Last Updated on April 12, 2013 by FERS Disability Attorney
Accuracy and creativity are not mutually exclusive approaches; one often thinks that the former relates to more ‘technical’, non-fiction genres, while the latter encompasses the areas of fiction and similar writings. But being scrupulously accurate while describing an event in ‘creative’ terms can go hand-in-hand.
In preparing, formulating and filing for Federal Employee Disability Retirement benefits from the U.S. Office of Personnel Management, whether under FERS or CSRS, one should not feel constrained in properly and fully expressing one’s medical condition and its impact upon one’s ability/inability to perform one or more of the essential elements of one’s position within the agency, based upon either the questions posed by the Applicant’s Statement of Disability (SF 3112A both for FERS and CSRS employees), or by the admonition that technical accuracy is paramount.
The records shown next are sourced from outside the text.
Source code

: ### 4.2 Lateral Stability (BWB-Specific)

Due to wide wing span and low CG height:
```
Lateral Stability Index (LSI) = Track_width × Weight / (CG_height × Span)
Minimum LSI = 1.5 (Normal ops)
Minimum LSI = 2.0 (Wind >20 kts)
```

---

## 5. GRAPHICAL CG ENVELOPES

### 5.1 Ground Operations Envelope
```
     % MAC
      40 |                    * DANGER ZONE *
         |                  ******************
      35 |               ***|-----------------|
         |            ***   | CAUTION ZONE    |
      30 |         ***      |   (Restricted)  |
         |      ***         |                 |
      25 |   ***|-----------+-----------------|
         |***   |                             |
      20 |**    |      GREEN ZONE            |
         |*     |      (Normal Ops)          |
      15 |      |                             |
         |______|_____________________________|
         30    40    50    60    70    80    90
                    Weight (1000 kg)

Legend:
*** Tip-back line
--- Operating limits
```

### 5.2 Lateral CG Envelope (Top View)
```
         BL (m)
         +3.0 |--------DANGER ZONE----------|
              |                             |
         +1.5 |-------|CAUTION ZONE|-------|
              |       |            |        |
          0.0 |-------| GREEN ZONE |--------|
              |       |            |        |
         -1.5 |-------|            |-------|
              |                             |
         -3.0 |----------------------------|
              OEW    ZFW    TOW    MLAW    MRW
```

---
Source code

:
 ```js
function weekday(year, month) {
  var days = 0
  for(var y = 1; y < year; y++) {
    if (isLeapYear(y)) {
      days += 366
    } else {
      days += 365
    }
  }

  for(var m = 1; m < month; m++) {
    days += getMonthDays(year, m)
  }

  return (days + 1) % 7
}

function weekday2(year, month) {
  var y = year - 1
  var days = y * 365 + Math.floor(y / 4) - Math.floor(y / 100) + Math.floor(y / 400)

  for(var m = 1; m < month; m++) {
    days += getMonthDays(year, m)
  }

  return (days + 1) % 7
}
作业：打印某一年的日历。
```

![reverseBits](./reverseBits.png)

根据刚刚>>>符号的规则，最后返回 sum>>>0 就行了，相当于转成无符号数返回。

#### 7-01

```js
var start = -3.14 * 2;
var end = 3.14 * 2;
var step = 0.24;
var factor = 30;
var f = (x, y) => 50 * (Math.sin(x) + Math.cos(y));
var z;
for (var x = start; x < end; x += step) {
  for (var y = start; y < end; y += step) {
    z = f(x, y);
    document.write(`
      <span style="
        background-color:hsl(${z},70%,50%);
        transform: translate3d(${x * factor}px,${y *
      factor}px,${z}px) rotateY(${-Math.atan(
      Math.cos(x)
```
Of course, truth should always be the guide; but where subjectivity must necessarily be an element present throughout one’s descriptive attempt at conveying the nexus between the medical condition, the position description, and the impact one has upon the other, the reluctance to use descriptive adjectives should not be a constraining element.
In formulating one’s case, one should be creative and forceful in describing the profound impact of one’s medical condition upon one’s life. On the other hand, brevity and succinctness are characteristics which are often most effective; but that is another story altogether.